**Estratto**

---------------

La possibilità di riuscita di un Piano così ambizioso necessita, in primo luogo, di una buona predisposizione culturale delle classi dirigenti che devono essere disponibili a garantire la piena consapevolezza dell’impatto sul fronte politico ed economico delle problematiche sopra esposte. Questa disponibilità – che purtroppo attualmente mi sembra molto lontana dalle sensibilità prevalenti nelle élite politico-economiche che guidano il nostro Paese – potrebbe essere amplificata dalla consapevolezza delle potenzialità e dei benefici diretti e indiretti che il Piano potrebbe generare a vari livelli e, in particolare, sul versante della spesa socio-sanitaria.

---------------

**Informazioni estratte**
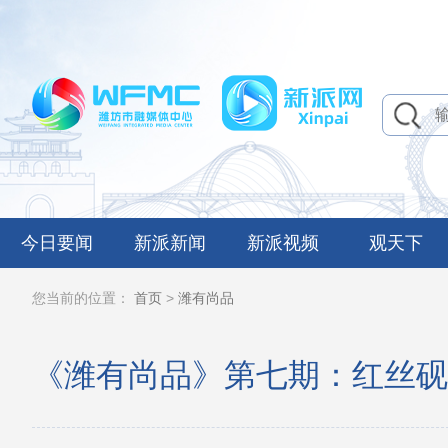
今日要闻
新派新闻
新派视频
观天下
您当前的位置：
首页
>
潍有尚品
《潍有尚品》第七期：红丝砚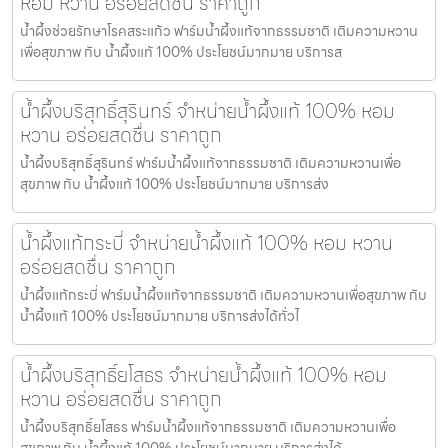
หอม หวาน อร่อยสดชื่น ราคาถูก
น้ำผึ้งช่วยรักษาโรคสระแก้ว ฟาร์มน้ำผึ้งแท้จากธรรมชาติ เติมความหวาน
เพื่อสุขภาพ กับ น้ำผึ้งแท้ 100% ประโยชน์มากมาย บริการส
น้ำผึ้งบริสุทธิ์สุรินทร์ จำหน่ายน้ำผึ้งแท้ 100% หอม
หวาน อร่อยสดชื่น ราคาถูก
น้ำผึ้งบริสุทธิ์สุรินทร์ ฟาร์มน้ำผึ้งแท้จากธรรมชาติ เติมความหวานเพื่อ
สุขภาพ กับ น้ำผึ้งแท้ 100% ประโยชน์มากมาย บริการส่ง
น้ำผึ้งแท้กระบี่ จำหน่ายน้ำผึ้งแท้ 100% หอม หวาน
อร่อยสดชื่น ราคาถูก
น้ำผึ้งแท้กระบี่ ฟาร์มน้ำผึ้งแท้จากธรรมชาติ เติมความหวานเพื่อสุขภาพ กับ
น้ำผึ้งแท้ 100% ประโยชน์มากมาย บริการส่งได้ทั่วไ
น้ำผึ้งบริสุทธิ์ยโสธร จำหน่ายน้ำผึ้งแท้ 100% หอม
หวาน อร่อยสดชื่น ราคาถูก
น้ำผึ้งบริสุทธิ์ยโสธร ฟาร์มน้ำผึ้งแท้จากธรรมชาติ เติมความหวานเพื่อ
สุขภาพ กับ น้ำผึ้งแท้ 100% ประโยชน์มากมาย บริการส่งได้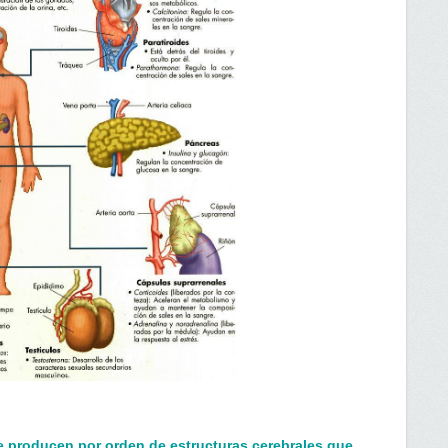
e producen por orden de estructuras cerebrales que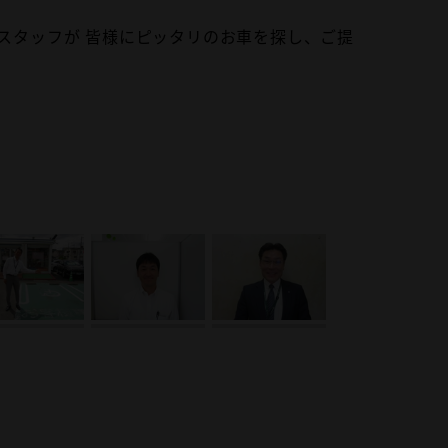
スタッフが 皆様にピッタリのお車を探し、ご提
がモットーです。元気に明るく対応致します。
モットーです。真心込めた対応でお迎え致します
がモットーです。ハキハキした受け答えで対応さ
場に立ち、わかりやすく説明させていただきま
しております。
とご相談下さい。ピッタリの１台をお探しさせ
来店お待ちしております。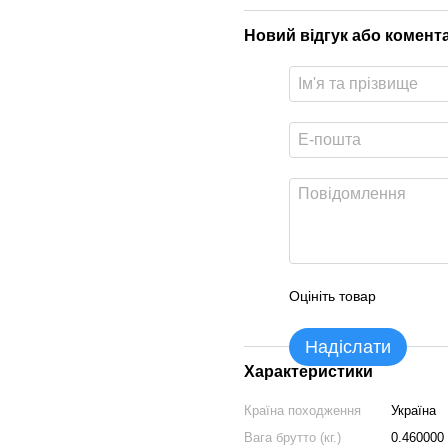
Новий відгук або комент
Оцініть товар
Надіслати
Характеристики
Країна походження
Україна
Вага брутто (кг.)
0.460000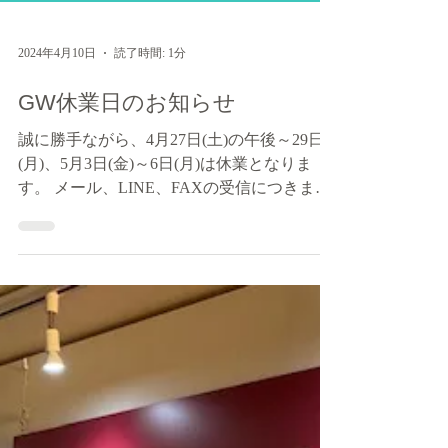
2024年4月10日
読了時間: 1分
GW休業日のお知らせ
誠に勝手ながら、4月27日(土)の午後～29日
(月)、5月3日(金)～6日(月)は休業となりま
す。 メール、LINE、FAXの受信につきまし
ては、休業日もお受けできます。内容の確
認・返信は翌営業日以降に順次対応いたしま
す。尚、4月27日(土)の午前中と4月30日
(火)〜5月...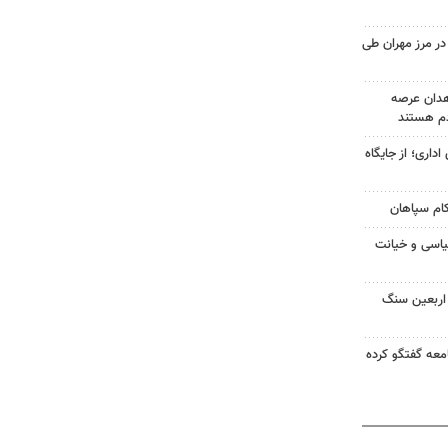
۹ هزار تردد در مرز مهران طی
هدان عرصه
م هستند
اداری؛ از جایگاه
کام سپاهان
یاسی و خیانت
ن اربعین سنگ
جامعه گفتگو کرده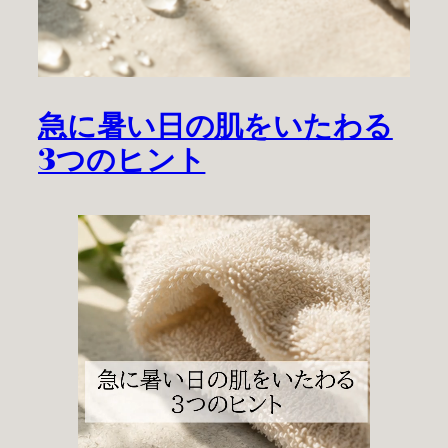
急に暑い日の肌をいたわる
3つのヒント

---------------

**Compiti richiesti**
[a] Elenca, senza ripetizioni, tutti i verbi all'infinito che compaiono nel brano sul Piano.
[b] Prosegui il brano sul Piano a partire dalla sua ultima frase.
L'elenco non ha alcun legame con il brano sul Piano.

**Risultati per compito**
[a] essere, garantire, generare

[b]
L’attuazione del Piano presuppone, inoltre, la convergenza di una ulteriore quantità di requisiti e fattori funzionali alla sua buona riuscita: servono strategie innovative, pre-condizioni politiche e amministrative, visioni e progettualità che sappiano guardare ben oltre il quotidiano. E serve senza ombra di dubbio una mobilitazione straordinaria di risorse, finanziamenti, contributi e incentivi che, all’interno di un vasto piano di investimenti, possa assicurare un’efficace sinergia fra strutture e privati, investitori istituzionali, fondi pensione e casse di previdenza, assicurazioni, aziende socio-sanitarie ed enti locali.

Vasto programma! Ma in una fase in cui si parla spesso a sproposito di “grandi opere” penso sia lecito anche solamente immaginare scenari e progetti certamente ambiziosi, ma forse più concreti, utili e lungimiranti del Ponte sullo Stretto o delle Alte Velocità.